Little Company, Huge Show

Kevin Johnson's Arizona Onstage Productions brings 'Sweeney Todd' to life

Kevin Johnson, founder and artistic director of Arizona Onstage Productions, sailed into the café where we were to meet for coffee and chat about Sweeney Todd: The Demon Barber of Fleet Street. He is directing the Stephen Sondheim musical, which opens Friday.

He greeted me warmly and said, "I'm going to get some coffee."

I thought: Dang, are you sure? You already seem pretty amped.

I've spoken with Kevin many times, and he is decidedly a high-energy dude. And the source of his energy is not coffee, although it might augment his intensity just a wee bit.

When he returned to the table, he anticipated the question I was ready to ask.

"I know, how can anyone in their right mind take on such a huge project?" he said.

Well, he confessed, he may not really be in his right mind.

There are 52 people in the cast, 10 union musicians and seven tech folks. He's renting the main stage at the Temple of Music and Art. He finances his shows—this one will cost in the neighborhood of $52,000—from his own teacher's salary and modest amounts from six donors.

He pays everyone. That's rare in this town.

"I use people who could be making their living in the theater, but for various reasons, have chosen not to," he said. "I have gathered into the ensembIe experienced people who I expect to be on time, learn their music, behave professionally and perform at a professional level. How do I dare not pay them?"

Anyone who knows about Arizona Onstage knows that Johnson leans toward staging plays with dark—or, perhaps more accurately, thoughtful—content.

"I have nothing against Oklahoma! and The Sound of Music," he explained. "But there are plenty of opportunities for folks to see those. There are not many opportunities to see the kinds of shows I do. And they should be seen."

Sweeney Todd made a scene on Broadway in 1979. It won eight out of the nine Tony awards it was nominated for, and earned dozens of other honors.
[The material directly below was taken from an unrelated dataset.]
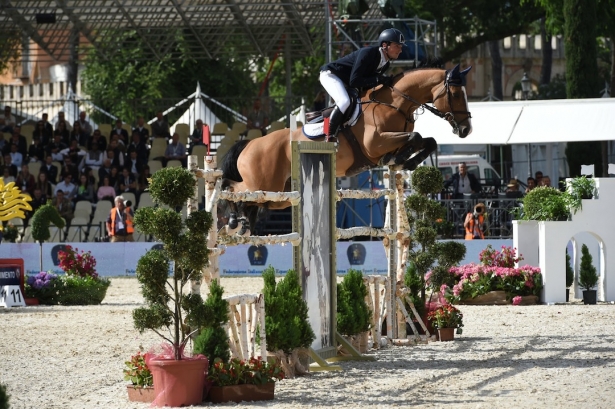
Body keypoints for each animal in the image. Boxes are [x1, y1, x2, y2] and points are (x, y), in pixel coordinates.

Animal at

In 2007, Tim Burton directed a movie version starring Johnny Depp, Helena Bonham Carter and Alan Rickman, introducing the story to many folks who weren't familiar with it.

Benjamin Barker has been wrongly imprisoned in Australia for years, sentenced by an evil judge who desired Barker's wife for himself, and who appropriated the Barkers' daughter as his ward, locking her in his home her entire life. When Barker returns to London, he creates a new persona, Sweeney Todd, whose goal is revenge—pure and simple. His old barber's shop is a flat over a bake shop, and he and the baker, Mrs. Lovett, go into business together: He kills his customers, sending their bodies down to Mrs. Lovett, who develops very tasty meat pies with the flesh of these unfortunate seekers of a shave. The public can't get enough of those pies, and Todd and Lovett are happy to keep them coming. Of course, circumstances unravel, and justice is broad and bloody.

The show is a melodrama, which, Johnson said, in its original usage meant a stage show accompanied by music. More specifically, the story of Sweeney Todd is based on a "penny dreadful," which in Victorian England was a page-long lurid story included with newspapers to help to boost sales. Not everybody could read in those days, so these penny dreadfuls would be read aloud, and the story would circulate, changing just a bit every time it was told.

Johnson is using this approach in telling his version. "We are storytellers, and our version has changed just a bit. In the opening scene, everyone is onstage, as though it were the end of the show—even Todd, who's dead. The action of the play is: We are going to show you how this came to be. As they look at each other in that opening scene, they know they are facing their fate."

He paused. "It's really not a fancy show. It's a smart show. And I trust the audience to fill in many blanks. That's not to say there won't be a set or costumes. There was one revival in New York of Sweeney Todd where there were only nine actors, and they themselves played their musical accompaniment. Patti Lupone played a tuba. And the producers said, 'Oh, it's so innovative.' I thought, 'No, you're just really cheap bastards.'"

Portraying Todd is Kit Runge, who is an engineer at Raytheon. Although he had been enticed by theater in high school, in college, he pursued engineering, getting a doctorate from Stanford. He and his family moved here in 2004, and he has done several shows in town, including several with Johnson at Arizona Onstage. One of the things he likes about Johnson is that he is willing to take risks, choosing shows not in the mainstream and with a certain level of difficulty.

Interestingly, he was cast as Todd in a production in New Jersey—just before he and his family transferred here, so he never got to play the role.

The biggest discovery for Runge has been how impressed he is with Sondheim. "This is very legitimate music, and I have liked it more than I imagined I would," he said.

About this production, Runge said he is so impressed that "the quality of the cast is insanely high—higher than I've ever experienced before. Then again, this kind of show can draw that kind of talent."

What does Johnson want the audience to take away from their experience of this violent yet tuneful story? "You mean besides that there's a really ballsy small professional theater in town? I want them to ask themselves, after seeing how this all came to be, how far away are you—really—from this person? What would you do—or want to do—in this situation?"